La habitación palpitó con el peso del silencio mientras Lassiter intentaba comprender el auténtico sentido de las palabras del sacerdote.
– ¿Qué me está intentando decir? -inquirió al fin.
– Sólo lo que he dicho: que debería meditar sobre el origen del mal.
Lassiter movió la cabeza bruscamente de un lado a otro, como si eso pudiera ayudarlo a aclarar sus ideas.
– Si lo que me está diciendo es que Grimaldi es la encarnación del mal, ya lo sé. He visto de lo que es capaz.
– Eso no es lo que le estoy diciendo.
– Entonces ¿qué es? ¿Que el mal estaba en Kathy? ¿Que estaba en Brandon?
Della Torre lo observó en silencio durante lo que a Lassiter le pareció una eternidad. Después cambió bruscamente de tema.
– Permítame que le enseñe la iglesia -dijo al tiempo que se levantaba.

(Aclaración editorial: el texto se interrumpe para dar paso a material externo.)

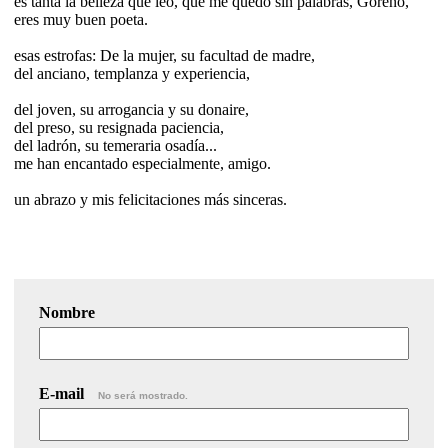
es tanta la belleza que leo, que me quedo sin palabras, Goreño,
eres muy buen poeta.
esas estrofas: De la mujer, su facultad de madre,
del anciano, templanza y experiencia,
del joven, su arrogancia y su donaire,
del preso, su resignada paciencia,
del ladrón, su temeraria osadía...
me han encantado especialmente, amigo.
un abrazo y mis felicitaciones más sinceras.
Nombre
E-mail
No será mostrado.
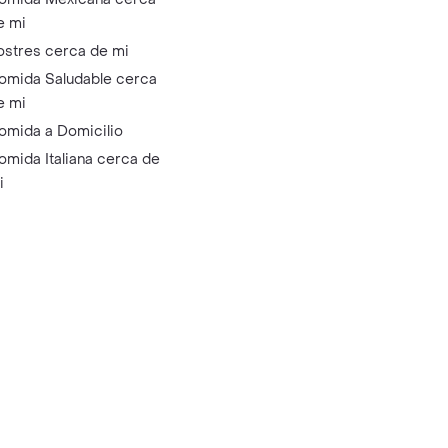
e mi
ostres cerca de mi
omida Saludable cerca
e mi
omida a Domicilio
omida Italiana cerca de
i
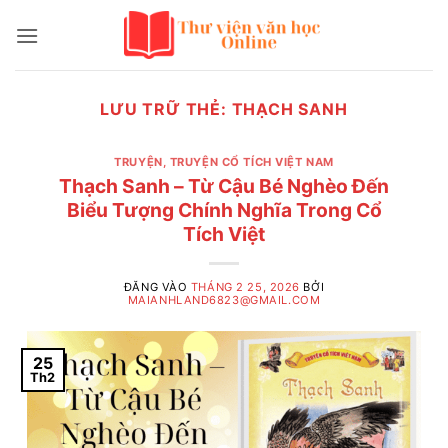
Bỏ
qua
nội
dung
LƯU TRỮ THẺ:
THẠCH SANH
TRUYỆN
,
TRUYỆN CỔ TÍCH VIỆT NAM
Thạch Sanh – Từ Cậu Bé Nghèo Đến
Biểu Tượng Chính Nghĩa Trong Cổ
Tích Việt
ĐĂNG VÀO
THÁNG 2 25, 2026
BỞI
MAIANHLAND6823@GMAIL.COM
25
Th2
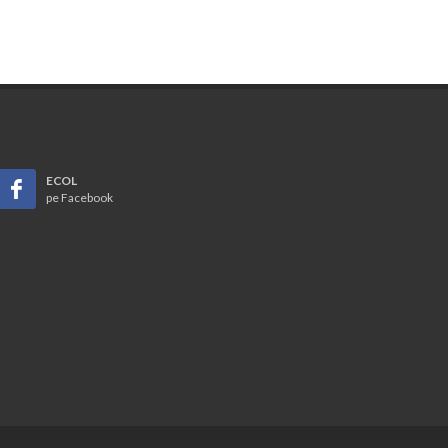
ECOL
pe Facebook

Lassiter siguió al sacerdote por un estrecho pasillo hasta la iglesia. Della Torre apretó un par de interruptores y el templo creció con la luz, aunque sus dimensiones reales seguían siendo inciertas. En lo alto, una hilera de pequeñas ventanas transmitía una extraña luz azul que envolvía a Della Torre. Durante un instante adquirió un aspecto fantasmal, como si estuviera hecho de humo en vez de carne y hueso.
– Rece conmigo, Joe. -El sacerdote atravesó el espacio que lo separaba del pulpito, una vieja estructura de madera ricamente ornamentada que, iluminada desde debajo, casi parecía flotar en el aire. Lassiter se sentó en uno de los bancos. Se sentía incómodo. Hacía mucho tiempo que no rezaba y realmente no deseaba hacerlo, sobre todo delante de Della Torre. De alguna manera, sabía que arrodillarse delante de este hombre podría ser peligroso.